After all that setup — creating accounts, configuring tokens, debugging SSL issues — I finally got PersonaPlex running.
And… it was underwhelming.
The latency was noticeable, the voice quality didn’t match my expectations, and the persona control felt limited. For roughly 30-40 minutes of A100 time, I spent about $1.50. Not a big loss, but it highlighted how far open-source speech-to-speech models have to go.
The Alternatives
If you’re exploring real-time voice AI, here’s what else is out there:
Hosted (Easiest Path)
| Service | Notes |
|---|---|
| GPT-4o Voice | Best quality, ~$20/mo via ChatGPT Plus |
| Gemini Live | Google’s equivalent, free tier available |
| ElevenLabs | Great voice quality, conversational AI API |
Open Source / Self-Hosted
| Model | Notes |
|---|---|
| Kyutai TTS 1.6B | From the Moshi team, newer and improved |
| Kyutai Pocket TTS | 100M params, runs on CPU |
| Ultravox | Speech-to-speech from Fixie.ai |
| Sesame CSM | Expressive character voices |
Honest Take
If you just want a good voice conversation experience right now, GPT-4o’s voice mode in the ChatGPT app is the most polished option. The open-source models are catching up, but they still lag in naturalness and latency.
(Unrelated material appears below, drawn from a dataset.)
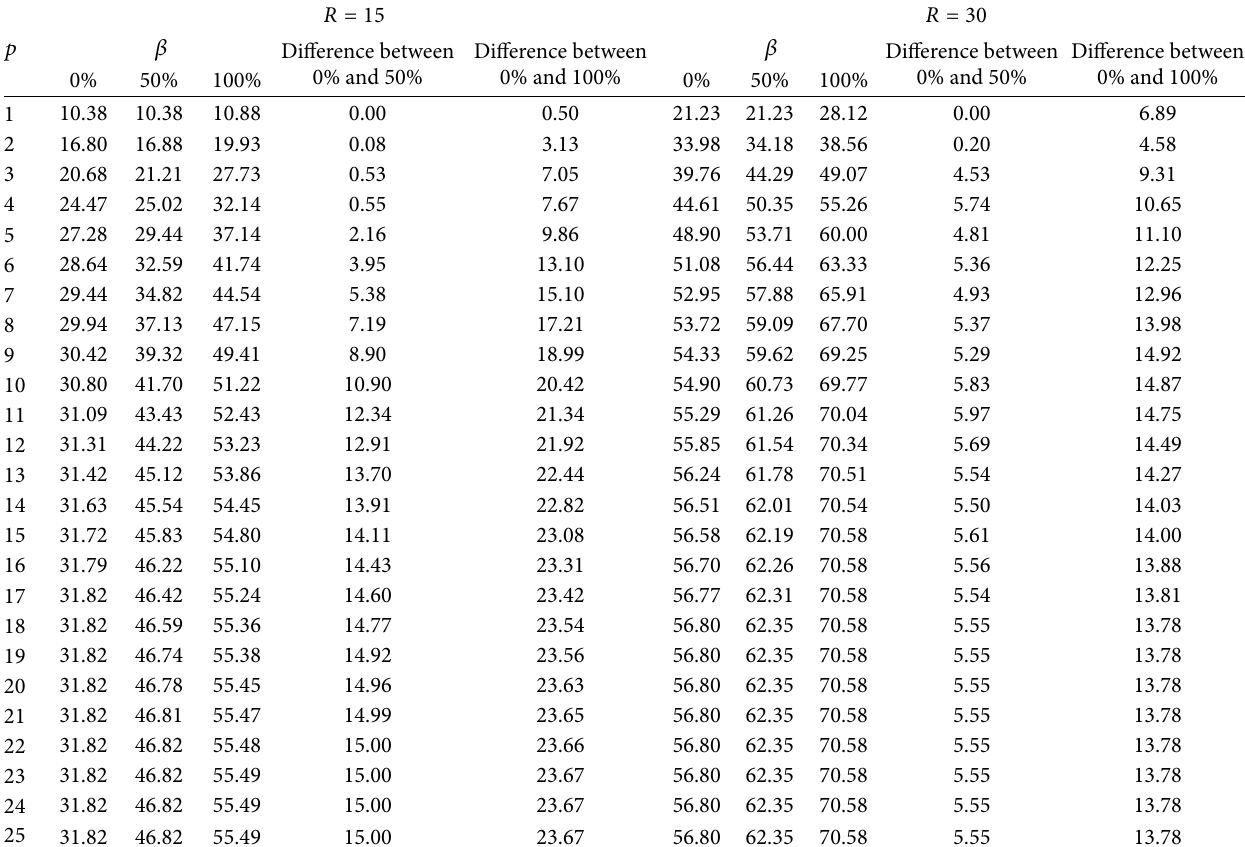
Table 7: Comparisons of the optimal coverages of no-detour ( when 푅 = 15, 30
For production voice AI, the traditional STT → LLM → TTS pipeline with providers like Deepgram, Claude, and Cartesia still offers more control, better quality, and predictable costs — even if it means slightly higher latency.
Key Takeaways
- Cloud GPU testing is cheap — You can test CUDA-only models for a few dollars
- RunPod’s HTTP proxy expects plain HTTP — Don’t use
--sslflags for services you want to expose - HuggingFace gated models require three things: A valid token, license acceptance, and correct token permissions
- Open-source speech-to-speech isn’t ready — For production use, hosted APIs or traditional pipelines are still the better choice
- Always clone to
/workspace— On RunPod, data outside this directory is lost when pods reset
Resources
Total cost of this experiment: ~$1.50 in cloud GPU time, plus the sunk cost of my expectations.